Last Thursday, Prime Minister Lee Hsien Loong said Singapore's social safety net was working well and the Government would keep looking for ways to improve it - without creating a handout mentality. He was speaking to 400 community and grassroots leaders and social workers to mark the fifth anniversary of the Community Care Endowment Fund, addressing growing concerns about a widening income gap in Singapore.

It is heartening to know the Government is looking to improve things.

But clearly, there are shortcomings in the current system.

# First, the onus is on the families to apply for help with community development councils (CDCs), citizens consultative committees and family service centres. Some cases may fall through the cracks.

[Or we can see it as families who are able to help themselves do not need govt handouts. Easing the helping process may make it an entitlement.]

# Second, special schools that cater to children with disabilities - hearing impairment, autism or low IQ - are run by voluntary welfare organisations (VWOs) and private institutions. They are often limited by funding.

# Third, demand for space has been outstripping supply at some special schools, especially those for autistic children.

Specifically, more trained teachers are needed, said Ms Denise Phua, supervisor on the boards of the Pathlight School and Eden School for autistic children.

'We don't offer a place unless we have the trained teachers at hand,' said Ms Phua, who is also an MP for Jalan Besar GRC.

# Fourth, the Government adopts an arms-length approach in overseeing special schools. The VWOs bear the primary responsibility of running the special schools As a result, quality is inconsistent, depending on individual VWO board capability and commitment.

# Fifth, it is not mandatory for special needs children to go to school.

Moving forward, Ms Phua thinks the Government should be more involved in special schools' curriculum development and their teachers' pedagogical training. It should also make education compulsory for special needs children, she said.

A Malay family I spoke to recently provides a picture of some of the gaps in the system.

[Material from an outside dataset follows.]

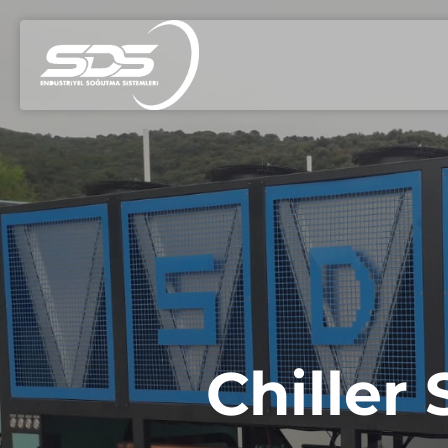
Chiller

The family were left in dire straits after their sole breadwinner, a 50-year-old part-time cleaner, died in a freak bus accident in July this year. The dead man left a wife - who does not understand English - and four sick sons, aged eight to 21.

Their eldest son has mental illness while the second one has kidney failure. The second and third sons are intellectually disabled, attending special schools, while the youngest son was being tested for IQ and kidney problems.

The family had received occasional handouts from the CDC and various VWOs.

But the children's lot had not improved and their story was almost fading into history until after the freak accident was reported in The Straits Times. Donations poured in for the family after the report, providing them with more certainty about the children's education.

Clearly, arms-length management is not the way forward.

The Government also has to accept the fact that some disabled children will always be reliant on their caregivers. Singapore's social safety system - based on the principle that assistance should boost self-reliance - should not be followed to the letter.

[For most of these children, even the early intervention programmes will only improve their functioning somewhat. They will still need caregivers. It may be better to focus on the caregiver and training the caregiver. Maybe maids that have some training and aptitude for caring for disabled children may be paid more?]

The bottom 5 per cent of children may never contribute to Singapore's economy the way the top 5 per cent will.

Should more funds and the energies of the country's 'social elites' be channelled to these bottom 5 per cent anyway? For a nation with a soul, the answer is 'yes'.